Selain yang di atas, C-peptida meningkat ketika mengambil beberapa jenis agen penurun glukosa dan estrogen.

C-peptida berkurang ketika:

  • hipoglikemia alkoholik,
  • diabetes tipe 1.

Zat dalam serum bisa turun karena dua alasan:

  1. Diabetes mellitus
  2. Penggunaan thiazolidinediones, seperti troglitazone atau rosiglitazone.

Karena terapi insulin, mungkin ada penurunan kadar C-peptida. Ini menunjukkan reaksi pankreas yang sehat terhadap penampilan insulin "buatan" dalam tubuh.

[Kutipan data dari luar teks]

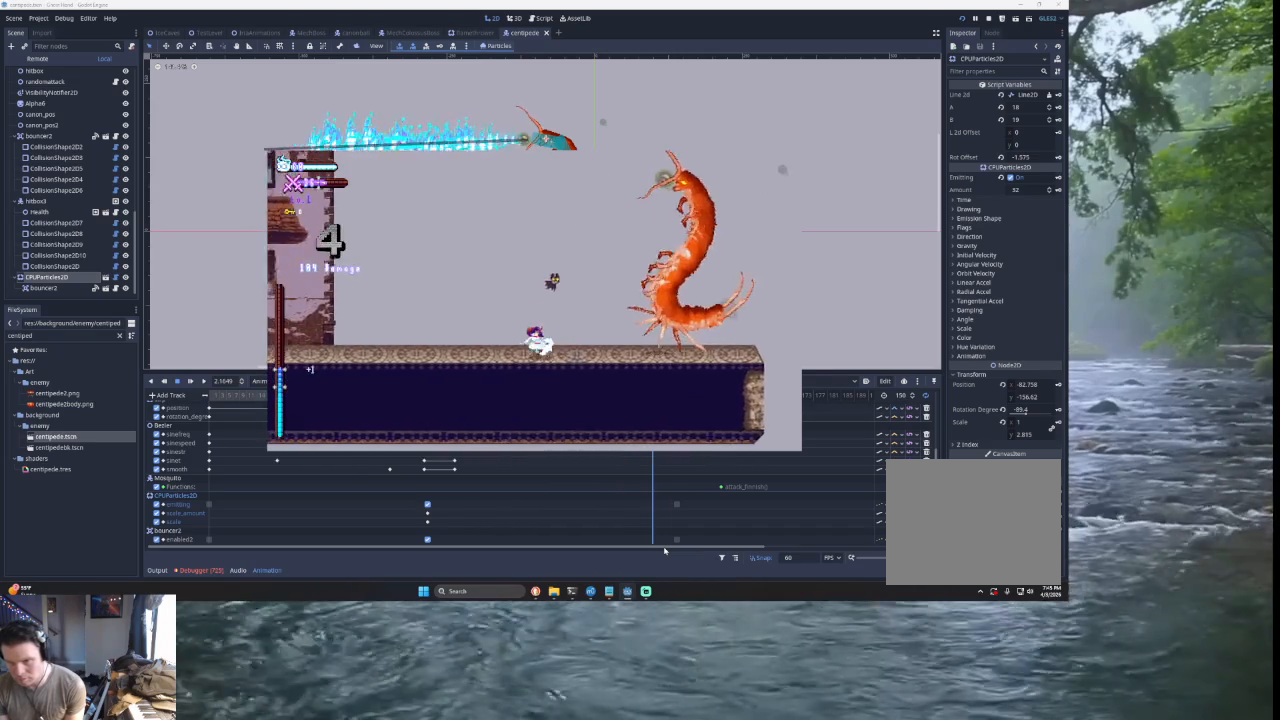
{"buttons": ["L1"], "left_stick": "center", "events": [[133, "L1", "up"], [200, "L1", "down"], [433, "L1", "up"], [500, "L1", "down"]]}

Namun, sering terjadi bahwa kadar puasa peptida dalam darah normal atau hampir di luar norma. Ini artinya norma tidak bisa mengatakan jenis diabetes apa pada manusia.

Atas dasar ini, disarankan untuk melakukan tes stimulasi khusus sehingga tingkat untuk orang ini diketahui. Penelitian ini dapat dilakukan dengan menggunakan:

  1. Suntikan glukagon (suatu antagonis insulin), itu dikontraindikasikan secara ketat untuk orang dengan hipertensi atau pheochromocytoma,
  2. Tes Toleransi Glukosa.

Cara terbaik untuk melewati dua indikator: analisis tes puasa dan stimulasi. Sekarang, berbagai laboratorium menggunakan berbagai definisi zat, dan normanya agak berbeda.

Setelah menerima hasil analisis, pasien dapat membandingkannya secara independen dengan nilai referensi.

Peptida dan Diabetes

Kedokteran modern percaya bahwa kontrol tingkat C-peptida lebih baik mencerminkan jumlah insulin daripada pengukuran insulin itu sendiri.

Keuntungan kedua adalah bahwa dengan bantuan penelitian, mudah membedakan insulin endogen (internal) dari insulin eksogen. Tidak seperti insulin, C-peptida tidak merespons antibodi terhadap insulin, dan tidak dihancurkan oleh antibodi ini.

Karena obat-obatan insulin tidak mengandung zat ini, konsentrasinya dalam darah pasien memungkinkan untuk mengevaluasi kinerja sel beta. Ingat: sel beta pankreas menghasilkan insulin endogen.

Pada orang dengan diabetes, tingkat basal C-peptida, dan terutama konsentrasinya setelah pemuatan glukosa, memungkinkan untuk memahami apakah ada resistensi dan sensitivitas insulin.

Selain itu, fase remisi ditentukan, yang memungkinkan untuk memperbaiki tindakan terapeutik dengan benar. Jika diabetes memburuk, tingkat zat tidak meningkat, tetapi diturunkan. Ini berarti bahwa insulin endogen tidak cukup.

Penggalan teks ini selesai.